Identities and Politics throughout History
5th Workshop for PhD Candidates in Political History (second session)
17-18 October 2019, European University Institute, Florence, Italy
Application Deadline: 30 June 2019 (extended deadline)
Identities are powerful drives in human history. They build the understanding of the world of all human actors, and inevitably affect their actions. Both collective and individual identities are – now as ever – key features of all political activities. The creation and the control of identities are at the heart of all power relations, and as such they have been deeply investigated by human sciences. Indeed, political historians encounter the performative power of identities in most of their research. Nevertheless, they rarely find spaces to debate on identity issues and the tools needed to understand them. The main goal of the Florentine session of the 5th Workshop of the Political History PhD Network is to provide such space.
Since the cultural turn, the constructivist stance has been crucial in historiography. The seminal works of Benedict Anderson and Eric Hobsbawm questioned ethnical and national identities, while E.P. Thompson with his The making of the English working class inaugurated the investigation on the construction of class identities. In the meantime, gender studies have shown the cultural nature of gender identities. More recently, studies on personal identification have revealed the close relation between political power and the control of personal identities.

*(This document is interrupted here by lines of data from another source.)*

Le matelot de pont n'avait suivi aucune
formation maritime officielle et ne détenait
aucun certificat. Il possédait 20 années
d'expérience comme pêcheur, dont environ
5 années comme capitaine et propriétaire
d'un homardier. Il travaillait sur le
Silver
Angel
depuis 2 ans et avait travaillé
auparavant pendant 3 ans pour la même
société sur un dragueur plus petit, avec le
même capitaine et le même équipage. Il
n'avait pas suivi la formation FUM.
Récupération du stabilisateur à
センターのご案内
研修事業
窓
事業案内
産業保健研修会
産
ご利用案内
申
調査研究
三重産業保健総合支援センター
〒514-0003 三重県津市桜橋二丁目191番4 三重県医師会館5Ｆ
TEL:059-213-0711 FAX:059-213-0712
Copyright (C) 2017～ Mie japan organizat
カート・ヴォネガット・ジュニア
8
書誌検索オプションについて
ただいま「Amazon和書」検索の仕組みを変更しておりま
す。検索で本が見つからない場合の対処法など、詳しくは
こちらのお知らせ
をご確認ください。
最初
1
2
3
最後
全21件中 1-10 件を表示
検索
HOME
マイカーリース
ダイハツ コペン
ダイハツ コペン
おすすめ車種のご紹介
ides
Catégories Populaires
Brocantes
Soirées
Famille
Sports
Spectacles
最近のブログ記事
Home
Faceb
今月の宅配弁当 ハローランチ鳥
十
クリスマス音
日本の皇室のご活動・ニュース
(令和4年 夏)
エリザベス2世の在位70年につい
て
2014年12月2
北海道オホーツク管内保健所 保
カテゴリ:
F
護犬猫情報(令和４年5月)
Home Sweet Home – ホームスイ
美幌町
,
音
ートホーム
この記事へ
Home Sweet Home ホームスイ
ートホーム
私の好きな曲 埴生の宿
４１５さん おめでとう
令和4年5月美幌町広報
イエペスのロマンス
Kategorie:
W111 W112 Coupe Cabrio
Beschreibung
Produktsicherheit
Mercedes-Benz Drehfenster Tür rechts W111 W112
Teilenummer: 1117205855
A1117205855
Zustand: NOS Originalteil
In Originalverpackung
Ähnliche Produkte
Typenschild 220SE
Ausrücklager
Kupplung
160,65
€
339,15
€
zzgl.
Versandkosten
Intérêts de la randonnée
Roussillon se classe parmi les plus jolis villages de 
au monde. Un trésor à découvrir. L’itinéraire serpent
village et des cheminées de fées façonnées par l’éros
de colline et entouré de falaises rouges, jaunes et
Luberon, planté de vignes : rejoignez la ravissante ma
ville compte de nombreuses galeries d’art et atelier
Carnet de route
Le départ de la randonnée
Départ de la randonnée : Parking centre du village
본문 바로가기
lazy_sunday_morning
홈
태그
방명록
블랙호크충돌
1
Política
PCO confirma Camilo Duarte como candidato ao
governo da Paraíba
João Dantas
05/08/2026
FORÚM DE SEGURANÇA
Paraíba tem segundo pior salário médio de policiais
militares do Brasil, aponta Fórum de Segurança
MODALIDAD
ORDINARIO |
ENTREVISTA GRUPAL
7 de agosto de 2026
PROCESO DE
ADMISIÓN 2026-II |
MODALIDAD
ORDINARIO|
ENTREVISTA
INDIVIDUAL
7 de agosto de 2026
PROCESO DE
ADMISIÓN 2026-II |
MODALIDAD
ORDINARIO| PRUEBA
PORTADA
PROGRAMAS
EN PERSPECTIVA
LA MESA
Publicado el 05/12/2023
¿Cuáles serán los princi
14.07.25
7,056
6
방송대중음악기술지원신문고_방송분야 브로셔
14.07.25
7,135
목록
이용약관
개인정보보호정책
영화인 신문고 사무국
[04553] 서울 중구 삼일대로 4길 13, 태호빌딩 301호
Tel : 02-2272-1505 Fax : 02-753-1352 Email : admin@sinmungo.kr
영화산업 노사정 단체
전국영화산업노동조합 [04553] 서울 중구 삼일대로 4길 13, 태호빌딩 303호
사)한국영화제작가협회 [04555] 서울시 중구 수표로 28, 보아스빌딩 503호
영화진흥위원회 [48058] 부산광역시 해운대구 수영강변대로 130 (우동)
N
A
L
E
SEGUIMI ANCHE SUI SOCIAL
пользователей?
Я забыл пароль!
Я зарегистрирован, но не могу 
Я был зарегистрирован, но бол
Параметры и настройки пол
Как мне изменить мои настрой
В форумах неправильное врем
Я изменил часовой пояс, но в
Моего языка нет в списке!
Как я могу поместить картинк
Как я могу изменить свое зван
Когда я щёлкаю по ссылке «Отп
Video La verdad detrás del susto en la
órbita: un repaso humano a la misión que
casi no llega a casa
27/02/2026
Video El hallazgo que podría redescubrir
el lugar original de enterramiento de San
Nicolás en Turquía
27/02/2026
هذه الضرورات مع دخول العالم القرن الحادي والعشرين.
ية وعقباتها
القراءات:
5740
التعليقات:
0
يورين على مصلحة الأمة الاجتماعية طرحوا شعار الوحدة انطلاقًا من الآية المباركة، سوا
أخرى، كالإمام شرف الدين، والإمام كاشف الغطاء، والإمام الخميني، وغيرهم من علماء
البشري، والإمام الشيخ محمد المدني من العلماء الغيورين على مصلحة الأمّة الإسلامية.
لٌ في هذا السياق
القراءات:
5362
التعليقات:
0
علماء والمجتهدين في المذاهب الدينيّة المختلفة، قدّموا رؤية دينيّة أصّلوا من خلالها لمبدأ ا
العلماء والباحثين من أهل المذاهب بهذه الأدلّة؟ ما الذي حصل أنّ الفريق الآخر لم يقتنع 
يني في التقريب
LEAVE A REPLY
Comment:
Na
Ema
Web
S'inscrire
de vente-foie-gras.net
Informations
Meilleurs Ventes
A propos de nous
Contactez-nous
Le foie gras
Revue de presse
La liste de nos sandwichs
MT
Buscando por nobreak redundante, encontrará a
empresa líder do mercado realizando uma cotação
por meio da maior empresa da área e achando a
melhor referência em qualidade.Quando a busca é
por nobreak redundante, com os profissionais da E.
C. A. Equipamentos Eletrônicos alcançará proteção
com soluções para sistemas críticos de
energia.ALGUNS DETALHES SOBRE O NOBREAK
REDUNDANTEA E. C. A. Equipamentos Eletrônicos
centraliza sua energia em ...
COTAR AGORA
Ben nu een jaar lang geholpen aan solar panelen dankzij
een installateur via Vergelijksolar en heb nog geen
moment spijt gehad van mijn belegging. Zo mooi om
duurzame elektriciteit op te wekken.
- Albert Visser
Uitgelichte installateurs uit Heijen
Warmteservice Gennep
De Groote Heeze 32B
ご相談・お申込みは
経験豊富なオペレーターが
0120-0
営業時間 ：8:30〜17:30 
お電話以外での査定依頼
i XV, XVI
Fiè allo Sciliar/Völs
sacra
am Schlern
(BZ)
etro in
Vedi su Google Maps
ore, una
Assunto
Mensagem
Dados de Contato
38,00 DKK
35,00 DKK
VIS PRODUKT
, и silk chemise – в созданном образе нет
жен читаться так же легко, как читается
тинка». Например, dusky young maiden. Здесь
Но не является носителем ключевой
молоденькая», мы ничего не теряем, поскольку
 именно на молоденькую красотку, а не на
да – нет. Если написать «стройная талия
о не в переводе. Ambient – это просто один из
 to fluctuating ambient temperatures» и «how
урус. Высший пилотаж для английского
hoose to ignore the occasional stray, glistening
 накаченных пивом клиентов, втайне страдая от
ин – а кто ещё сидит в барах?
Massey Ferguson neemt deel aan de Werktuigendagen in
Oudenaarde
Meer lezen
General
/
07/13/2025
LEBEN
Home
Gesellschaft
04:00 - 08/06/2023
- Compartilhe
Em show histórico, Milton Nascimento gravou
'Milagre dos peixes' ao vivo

In any case, it remains clear that it is not possible to conduct research on political history without questioning the identities used by both the historical actors and the historical observers as ourselves.
We encourage applications on topics including (but not limited to) the following areas:
- The construction of identity as a political process
- Performative identity: how collective identities influence politics (and vice versa)
- Gender identities in question
- Reframing national identity with transnational/global/diaspora case studies
- Practices of personal identification throughout history
- Identities in motion: borders and movements
Proposals for papers should include a title, an abstract of maximum 300 words, and a short CV of the presenter. Please send proposals to email@example.com before 30 June 2019. Notification of acceptance will be announced before 15 July. Participants are expected to submit a 3.000 – 5.000 words paper ahead of the workshop by 15 September. Limited funding is available for travel reimbursements. Participants whose travel costs are not covered by any other institution and who wish to apply for a reimbursement should indicate this on their application.
The second session of the 5th Workshop for PhD Candidates in Political History is organised thanks to the contribution of the European University Institute, the Autonomous University of Madrid and the University of Padua.